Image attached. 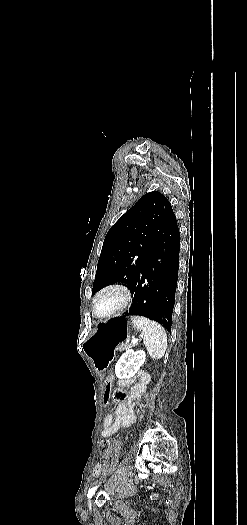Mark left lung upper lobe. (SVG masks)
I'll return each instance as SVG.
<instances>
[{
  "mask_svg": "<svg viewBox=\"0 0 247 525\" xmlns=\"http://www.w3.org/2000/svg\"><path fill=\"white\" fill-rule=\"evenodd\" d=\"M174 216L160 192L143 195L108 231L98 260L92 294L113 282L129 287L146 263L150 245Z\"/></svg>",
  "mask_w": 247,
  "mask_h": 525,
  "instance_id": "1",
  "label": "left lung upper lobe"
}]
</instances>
——————————
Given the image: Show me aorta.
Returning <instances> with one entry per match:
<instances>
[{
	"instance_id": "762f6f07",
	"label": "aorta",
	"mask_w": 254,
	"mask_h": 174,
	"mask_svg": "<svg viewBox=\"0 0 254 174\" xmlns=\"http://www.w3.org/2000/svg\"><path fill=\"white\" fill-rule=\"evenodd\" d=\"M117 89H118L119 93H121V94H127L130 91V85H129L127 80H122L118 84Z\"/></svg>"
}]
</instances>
——————————
*Aim of the exercise*
Select and copy every line of the material above that contains the string "http".

*The answer*
  "mask_svg": "<svg viewBox=\"0 0 247 525\" xmlns=\"http://www.w3.org/2000/svg\"><path fill=\"white\" fill-rule=\"evenodd\" d=\"M174 216L160 192L143 195L108 231L98 260L92 294L113 282L129 287L146 263L150 245Z\"/></svg>",
	"mask_svg": "<svg viewBox=\"0 0 254 174\" xmlns=\"http://www.w3.org/2000/svg\"><path fill=\"white\" fill-rule=\"evenodd\" d=\"M117 89H118L119 93H121V94H127L130 91V85H129L127 80H122L118 84Z\"/></svg>"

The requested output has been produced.